Key issues identified

A very current issue for the Australian PPP market is the constrained competition amongst consortia due to current restrictions on the availability of finance, including the current lack of activity within the capital markets, due to the aftermath of the Global Financial Crisis. One resulting impact is the current importance of Australia's "Big 4" banks to providing financial certainty within RFP proposals, as international debt financiers generally have demonstrated an unwillingness to participate without them, requiring the presence of at least one of the domestic "Big 4" to obtain credit committee approval.
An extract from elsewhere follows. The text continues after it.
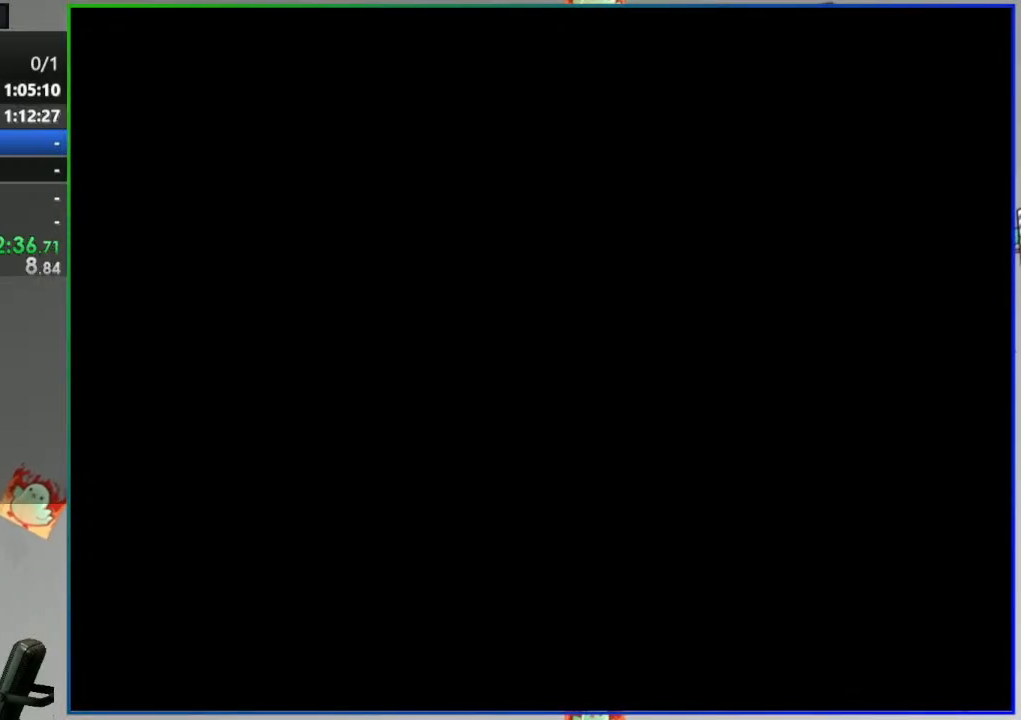
{"buttons": ["Y"], "events": [[150, "Y", "down"]]}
There have been some instances of short-listed bidders withdrawing from RFP processes at least partly due to their inability to obtain "Big 4" support.

As a result, market participants have used the current anomaly strategically to reduce competition within the Australian PPP market. This reduced competition currently evidences itself in both:

•  the ability of sponsors to lock up two or more of the domestic "Big 4" on an exclusive basis, sometimes resulting in a strategic bidding position that reduces the practical bidding field to no more than two Participants (even where the Government has short listed three)
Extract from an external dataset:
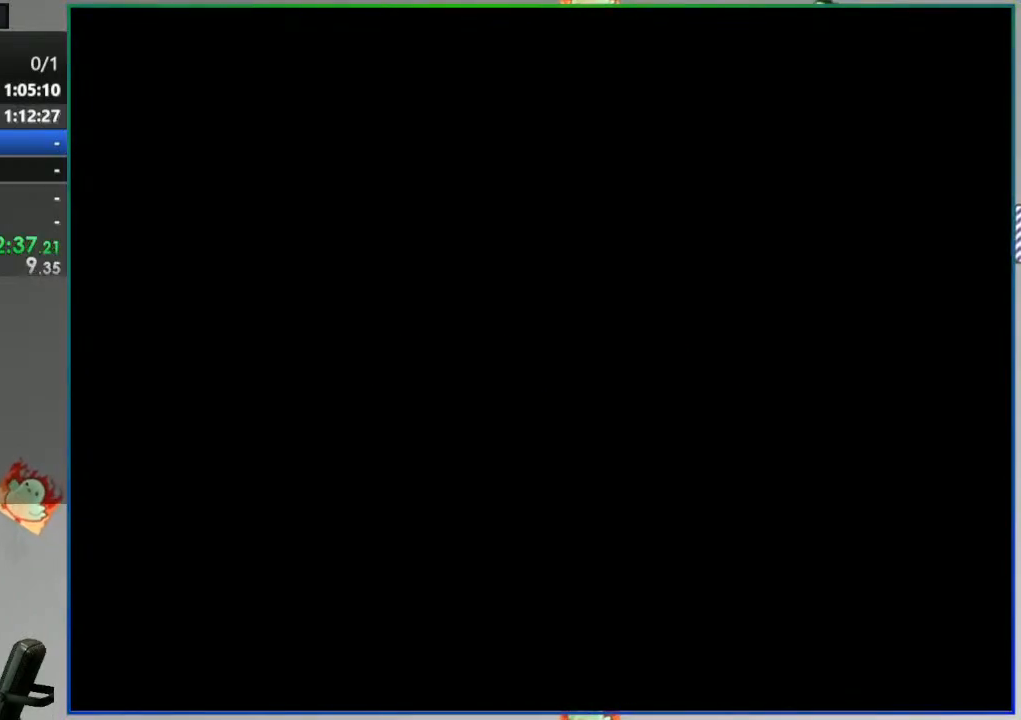
{"buttons": ["Y"], "events": []}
•  the domestic banks (having demonstrated a preference to work in pairs) effectively having the ability to create a secondary shortlist based on criteria that may not coincide with the Government's preferred selection approach, by selecting the consortia that they wish to support (in particular, where that support is based on corporate relationships).

Although this is a temporary issue that will begin to rectify itself following the return of capital markets and increased liquidity amongst international financiers, it is proving a key barrier to competition within the current Australian market place.